Стефан Слободяну: Спрошу о другом: как быть с невозможностью поэзии, о которой говорил Теодор Адорно и, кажется, Ханс Йонас, возможно и другие мыслители, после Холокоста?
Аркадий Недель: Тоже метафора, как вы прекрасно понимаете. Не сомневаюсь, что Адорно, которго я очень высоко ценю, искренне хотел бы, чтобы после Холокоста поэзия была бы невозможна. И как еврей он имел полное право так хотеть, но как философ, думаю, догадывался, что такое невозможно. И дело не в том, что стыдно и неуместно или невозможно по другим причинам писать стихи после концлагерей, а потому что написание стихов, так же, как и картин, музыки и проч., является способом терапии: пишу – значит живу.

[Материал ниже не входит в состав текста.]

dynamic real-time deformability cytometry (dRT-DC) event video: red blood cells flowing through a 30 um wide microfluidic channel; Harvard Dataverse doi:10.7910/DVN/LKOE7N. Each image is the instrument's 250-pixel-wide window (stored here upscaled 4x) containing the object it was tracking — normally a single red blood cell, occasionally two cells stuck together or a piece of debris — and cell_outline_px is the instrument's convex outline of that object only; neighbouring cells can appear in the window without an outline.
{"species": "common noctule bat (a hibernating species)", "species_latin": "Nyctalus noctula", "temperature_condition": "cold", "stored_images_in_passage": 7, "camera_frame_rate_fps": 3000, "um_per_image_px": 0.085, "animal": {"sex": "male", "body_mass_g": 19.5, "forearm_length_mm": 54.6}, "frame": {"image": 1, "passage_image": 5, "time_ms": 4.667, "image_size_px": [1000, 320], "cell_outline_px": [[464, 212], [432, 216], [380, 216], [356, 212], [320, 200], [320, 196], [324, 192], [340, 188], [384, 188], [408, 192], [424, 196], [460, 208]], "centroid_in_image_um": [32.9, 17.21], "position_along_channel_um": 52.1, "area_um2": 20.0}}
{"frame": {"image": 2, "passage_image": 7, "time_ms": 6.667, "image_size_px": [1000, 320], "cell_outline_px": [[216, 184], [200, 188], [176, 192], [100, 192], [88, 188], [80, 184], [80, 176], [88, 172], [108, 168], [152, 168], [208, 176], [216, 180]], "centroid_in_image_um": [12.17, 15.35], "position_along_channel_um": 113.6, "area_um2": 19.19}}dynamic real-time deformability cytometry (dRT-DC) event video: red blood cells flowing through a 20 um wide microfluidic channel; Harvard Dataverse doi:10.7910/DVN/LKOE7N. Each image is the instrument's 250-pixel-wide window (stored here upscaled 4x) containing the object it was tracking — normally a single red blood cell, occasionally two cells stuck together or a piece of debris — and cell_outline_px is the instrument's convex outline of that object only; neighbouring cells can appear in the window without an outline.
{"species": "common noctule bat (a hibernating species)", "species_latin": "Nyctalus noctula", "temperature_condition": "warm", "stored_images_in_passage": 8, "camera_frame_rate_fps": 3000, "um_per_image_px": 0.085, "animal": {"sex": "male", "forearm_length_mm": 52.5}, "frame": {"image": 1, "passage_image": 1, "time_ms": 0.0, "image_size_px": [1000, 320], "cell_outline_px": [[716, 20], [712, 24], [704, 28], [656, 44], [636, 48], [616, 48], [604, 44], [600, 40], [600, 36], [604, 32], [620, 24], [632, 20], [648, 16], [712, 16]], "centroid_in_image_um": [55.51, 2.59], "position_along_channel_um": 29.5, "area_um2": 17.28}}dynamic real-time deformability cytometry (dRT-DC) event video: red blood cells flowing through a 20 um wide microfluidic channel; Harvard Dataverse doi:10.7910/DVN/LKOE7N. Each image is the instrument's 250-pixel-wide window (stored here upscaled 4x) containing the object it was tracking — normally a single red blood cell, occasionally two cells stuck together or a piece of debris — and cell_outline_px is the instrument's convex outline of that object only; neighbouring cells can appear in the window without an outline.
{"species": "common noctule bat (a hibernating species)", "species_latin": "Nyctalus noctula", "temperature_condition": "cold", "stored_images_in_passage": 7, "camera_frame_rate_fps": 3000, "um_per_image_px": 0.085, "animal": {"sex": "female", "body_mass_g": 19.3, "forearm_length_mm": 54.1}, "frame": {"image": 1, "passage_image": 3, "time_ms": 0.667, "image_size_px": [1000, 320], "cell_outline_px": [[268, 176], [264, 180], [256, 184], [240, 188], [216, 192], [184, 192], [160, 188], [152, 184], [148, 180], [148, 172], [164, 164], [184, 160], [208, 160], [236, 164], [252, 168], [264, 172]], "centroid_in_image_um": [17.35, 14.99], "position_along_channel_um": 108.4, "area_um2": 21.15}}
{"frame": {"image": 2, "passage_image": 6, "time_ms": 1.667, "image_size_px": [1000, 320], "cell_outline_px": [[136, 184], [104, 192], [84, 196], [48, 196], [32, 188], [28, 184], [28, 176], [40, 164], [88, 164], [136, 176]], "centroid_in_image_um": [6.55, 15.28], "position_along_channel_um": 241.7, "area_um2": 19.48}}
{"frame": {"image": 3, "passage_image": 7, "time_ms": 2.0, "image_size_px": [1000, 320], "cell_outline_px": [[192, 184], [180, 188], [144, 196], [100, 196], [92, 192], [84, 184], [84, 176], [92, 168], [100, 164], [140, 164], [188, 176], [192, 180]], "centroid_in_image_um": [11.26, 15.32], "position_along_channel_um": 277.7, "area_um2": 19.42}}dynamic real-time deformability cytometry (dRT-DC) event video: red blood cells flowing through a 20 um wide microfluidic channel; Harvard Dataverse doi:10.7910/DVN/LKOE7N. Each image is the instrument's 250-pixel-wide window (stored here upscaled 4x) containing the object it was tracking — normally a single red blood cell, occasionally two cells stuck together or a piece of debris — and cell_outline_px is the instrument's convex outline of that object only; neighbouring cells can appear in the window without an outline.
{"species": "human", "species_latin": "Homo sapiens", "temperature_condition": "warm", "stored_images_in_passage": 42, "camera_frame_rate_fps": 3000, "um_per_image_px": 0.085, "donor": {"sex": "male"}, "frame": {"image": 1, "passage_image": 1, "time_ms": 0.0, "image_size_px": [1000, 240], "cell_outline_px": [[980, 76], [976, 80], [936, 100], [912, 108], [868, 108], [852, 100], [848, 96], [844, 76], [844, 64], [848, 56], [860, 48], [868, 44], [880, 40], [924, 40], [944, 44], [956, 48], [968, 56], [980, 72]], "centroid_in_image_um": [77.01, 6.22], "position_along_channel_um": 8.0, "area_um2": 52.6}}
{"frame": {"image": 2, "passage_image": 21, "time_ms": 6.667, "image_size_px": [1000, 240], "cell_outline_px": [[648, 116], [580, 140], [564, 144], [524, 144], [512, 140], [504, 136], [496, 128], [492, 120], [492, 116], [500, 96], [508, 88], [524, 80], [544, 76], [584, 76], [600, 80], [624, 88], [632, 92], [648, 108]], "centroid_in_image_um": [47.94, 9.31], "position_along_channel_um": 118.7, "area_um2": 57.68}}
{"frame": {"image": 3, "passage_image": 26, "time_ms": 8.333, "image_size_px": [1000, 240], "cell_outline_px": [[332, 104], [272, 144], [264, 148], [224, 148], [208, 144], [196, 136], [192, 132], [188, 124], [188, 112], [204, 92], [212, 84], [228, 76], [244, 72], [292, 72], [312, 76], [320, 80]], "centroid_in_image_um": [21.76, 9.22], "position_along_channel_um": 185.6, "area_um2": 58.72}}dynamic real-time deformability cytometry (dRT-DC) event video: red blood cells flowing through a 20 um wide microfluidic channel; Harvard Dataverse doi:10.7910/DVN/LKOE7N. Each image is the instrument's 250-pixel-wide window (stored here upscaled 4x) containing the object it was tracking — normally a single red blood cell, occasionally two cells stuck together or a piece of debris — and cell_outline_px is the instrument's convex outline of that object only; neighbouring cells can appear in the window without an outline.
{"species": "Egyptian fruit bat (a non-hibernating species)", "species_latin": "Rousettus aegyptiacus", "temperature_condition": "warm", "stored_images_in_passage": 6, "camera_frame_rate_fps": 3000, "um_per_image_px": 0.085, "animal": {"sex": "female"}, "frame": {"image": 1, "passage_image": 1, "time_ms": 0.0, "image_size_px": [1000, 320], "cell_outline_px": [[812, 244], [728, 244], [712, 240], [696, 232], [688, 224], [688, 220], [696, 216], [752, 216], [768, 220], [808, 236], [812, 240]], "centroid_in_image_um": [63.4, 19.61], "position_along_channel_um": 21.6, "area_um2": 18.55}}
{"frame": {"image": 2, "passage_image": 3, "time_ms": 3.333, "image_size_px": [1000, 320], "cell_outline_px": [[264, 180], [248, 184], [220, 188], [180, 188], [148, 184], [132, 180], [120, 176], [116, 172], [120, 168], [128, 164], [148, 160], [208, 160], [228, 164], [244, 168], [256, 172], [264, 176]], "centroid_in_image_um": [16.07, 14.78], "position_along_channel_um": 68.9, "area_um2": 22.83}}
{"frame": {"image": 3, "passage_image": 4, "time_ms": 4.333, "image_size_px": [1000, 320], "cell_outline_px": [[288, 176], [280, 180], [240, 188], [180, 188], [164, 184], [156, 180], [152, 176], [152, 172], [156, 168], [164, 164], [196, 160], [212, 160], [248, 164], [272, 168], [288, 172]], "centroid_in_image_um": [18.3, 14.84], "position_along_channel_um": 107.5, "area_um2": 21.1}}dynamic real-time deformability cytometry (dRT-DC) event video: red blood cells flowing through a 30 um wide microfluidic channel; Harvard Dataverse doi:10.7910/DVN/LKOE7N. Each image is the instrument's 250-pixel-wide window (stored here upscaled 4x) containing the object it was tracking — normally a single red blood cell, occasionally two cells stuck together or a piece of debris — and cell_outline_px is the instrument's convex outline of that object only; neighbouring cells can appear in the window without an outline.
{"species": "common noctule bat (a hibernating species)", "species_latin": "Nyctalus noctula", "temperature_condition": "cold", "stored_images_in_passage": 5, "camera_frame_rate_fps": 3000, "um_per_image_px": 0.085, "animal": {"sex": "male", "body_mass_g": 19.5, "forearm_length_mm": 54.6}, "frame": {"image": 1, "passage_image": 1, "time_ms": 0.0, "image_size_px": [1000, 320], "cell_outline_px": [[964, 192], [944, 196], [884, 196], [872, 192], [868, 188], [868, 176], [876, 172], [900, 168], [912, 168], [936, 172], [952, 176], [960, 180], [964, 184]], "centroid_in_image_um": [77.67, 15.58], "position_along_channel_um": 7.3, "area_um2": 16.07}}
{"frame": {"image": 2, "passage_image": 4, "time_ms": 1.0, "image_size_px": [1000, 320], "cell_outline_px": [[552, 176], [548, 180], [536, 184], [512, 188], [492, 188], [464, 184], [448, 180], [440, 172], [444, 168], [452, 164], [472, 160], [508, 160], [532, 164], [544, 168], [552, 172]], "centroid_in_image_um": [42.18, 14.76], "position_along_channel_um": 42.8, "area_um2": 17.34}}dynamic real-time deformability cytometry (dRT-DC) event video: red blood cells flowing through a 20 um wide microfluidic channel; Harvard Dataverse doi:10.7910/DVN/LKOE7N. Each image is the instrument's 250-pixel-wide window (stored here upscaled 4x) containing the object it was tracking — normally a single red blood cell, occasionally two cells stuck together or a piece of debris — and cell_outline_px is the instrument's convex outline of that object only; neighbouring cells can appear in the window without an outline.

Живу за себя и того парня, ту женщину, того ребенка, которые сгорели в печах Освенцима. Или по-другому: они живы, они есть в какой-то иной, неизвестной нам форме, потому что я пишу… стихи, музыку, прозу. Уверяю вас, видимый мир – только одна из форм существования, есть множество иных форм жизни, о которых нам предстоит узнать, если повезет. Подчеркну: при этом я ни в коем случае и ни при каких обстоятельствах не разделяю позицию некоторых еврейских теологов, что, мол, Холокост произошел по вине самих евреев и это расплата за отход от еврейских норм жизни, за измену религии, еще за что-то. А те невинные дети, которые погибли в нацистских лагерях, они-де, вернее их души, переродились в лучшем мире и все хорошо. По моему глубокому убеждению, такое может писать и говорить только невежда или негодяй.
Замечу, что Холокост – огромная проблема для иудейской теологии сегодня, потому что все непонятно, никто не может дать вразумительный ответ на вопрос: почему это произошло? Почему Бог это допустил? Если мы предполагаем, что Бог евреев всемогущ и всесилен, и то, что Он ведет свой народ, то ответа на вопрос, почему были допущены лагеря смерти, в которых погибли шесть миллионов человек, у нас пока нет.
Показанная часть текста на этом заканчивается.